HAR-MO'NI-OUS-LY, adv.

  1. With just adaptation and proportion of parts to each other. Distances, motions, and quantities of matter harmoniously adjusted in this great variety of our system. Bentley.
  2. With accordance of sounds; musically; in concord.
  3. In agreement; in peace and friendship.

HAR-MO'NI-OUS-NESS, n.

  1. Proportion and adaptation of parts; musicalness.
  2. Agreement; concord.

HAR-MON'I-PHON, n. [Gr. άρμονια and φωνη.]

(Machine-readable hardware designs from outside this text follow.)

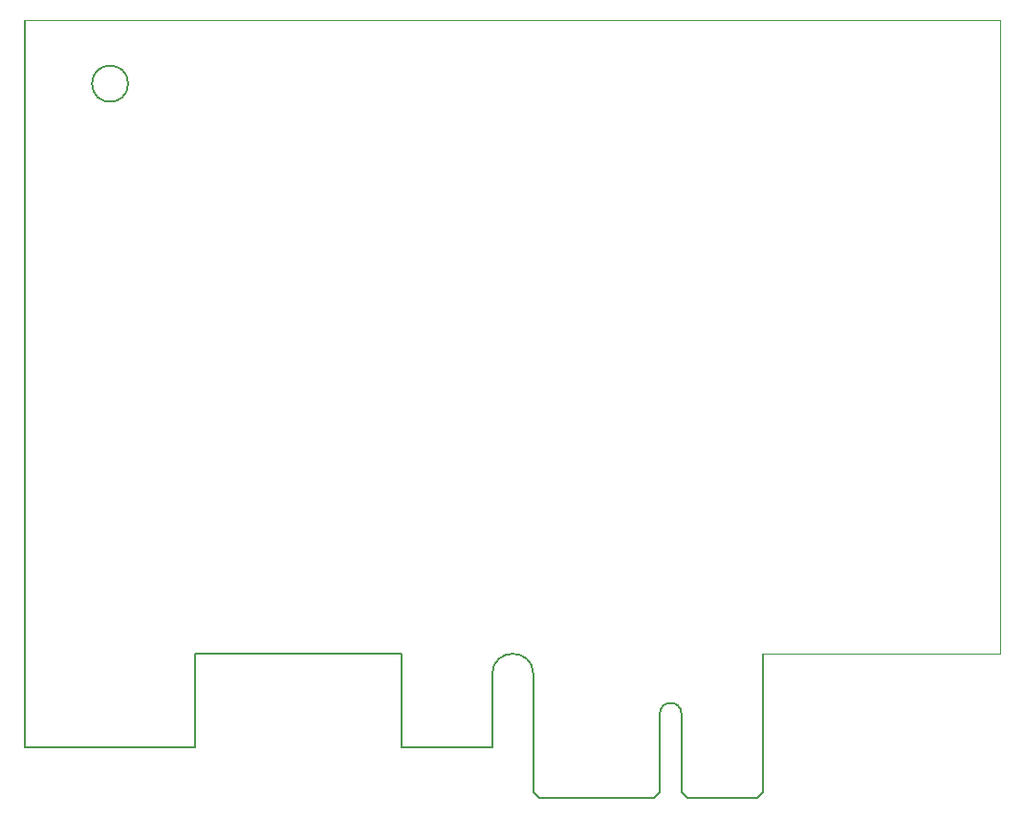
<source format=gm1>
G04 #@! TF.GenerationSoftware,KiCad,Pcbnew,7.0.10-7.0.10~ubuntu22.04.1*
G04 #@! TF.CreationDate,2024-01-14T22:21:32+01:00*
G04 #@! TF.ProjectId,pico-GPU,7069636f-2d47-4505-952e-6b696361645f,rev?*
G04 #@! TF.SameCoordinates,Original*
G04 #@! TF.FileFunction,Profile,NP*
%FSLAX46Y46*%
G04 Gerber Fmt 4.6, Leading zero omitted, Abs format (unit mm)*
G04 Created by KiCad (PCBNEW 7.0.10-7.0.10~ubuntu22.04.1) date 2024-01-14 22:21:32*
%MOMM*%
%LPD*%
G01*
G04 APERTURE LIST*
G04 #@! TA.AperFunction,Profile*
%ADD10C,0.150000*%
G04 #@! TD*
G04 #@! TA.AperFunction,Profile*
%ADD11C,0.050000*%
G04 #@! TD*
G04 APERTURE END LIST*
D10*
X122575000Y-186675000D02*
G75*
G03*
X120675000Y-186675000I-950000J0D01*
G01*
X73585000Y-130865000D02*
G75*
G03*
X70385000Y-130865000I-1600000J0D01*
G01*
X70385000Y-130865000D02*
G75*
G03*
X73585000Y-130865000I1600000J0D01*
G01*
X109475000Y-183200000D02*
X109475000Y-193625000D01*
X64475000Y-189625000D02*
X79475000Y-189625000D01*
X79475000Y-189625000D02*
X79475000Y-181375000D01*
X129775000Y-193625000D02*
X129275000Y-194125000D01*
D11*
X129775000Y-181375000D02*
X150765000Y-181375000D01*
D10*
X97825000Y-181375000D02*
X97825000Y-189625000D01*
X79475000Y-181375000D02*
X97825000Y-181375000D01*
D11*
X150765000Y-125235000D02*
X64475000Y-125235000D01*
D10*
X109975000Y-194125000D02*
X120175000Y-194125000D01*
X97825000Y-189625000D02*
X105825000Y-189625000D01*
D11*
X150765000Y-181375000D02*
X150765000Y-125235000D01*
D10*
X129775000Y-181375000D02*
X129775000Y-193625000D01*
X120675000Y-193625000D02*
X120675000Y-186675000D01*
X109475000Y-183200000D02*
G75*
G03*
X105825000Y-183200000I-1825000J0D01*
G01*
X122575000Y-193625000D02*
X123075000Y-194125000D01*
X64475000Y-125235000D02*
X64475000Y-189625000D01*
X109475000Y-193625000D02*
X109975000Y-194125000D01*
X105825000Y-189625000D02*
X105825000Y-183200000D01*
X120175000Y-194125000D02*
X120675000Y-193625000D01*
X129275000Y-194125000D02*
X123075000Y-194125000D01*
X122575000Y-186675000D02*
X122575000Y-193625000D01*
M02*

</source>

A musical instrument whose sound is produced by the vibration of thin metallic plates. The air which acts on these vibrating substances is blown by the mouth through an elastic tube. It is played with keys like a piano-forte.

HAR'MO-NIST, n.

  1. A musician; a composer of music.
  2. One who brings together corresponding passages, to show their agreement.

HAR'MO-NIZE, v.i.

  1. To be in concord; to agree in sounds.
  2. To agree; to be in peace and friendship; as individuals or families.
  3. To agree in sense or purport; as, the arguments harmonize; the facts stated by different witnesses harmonize.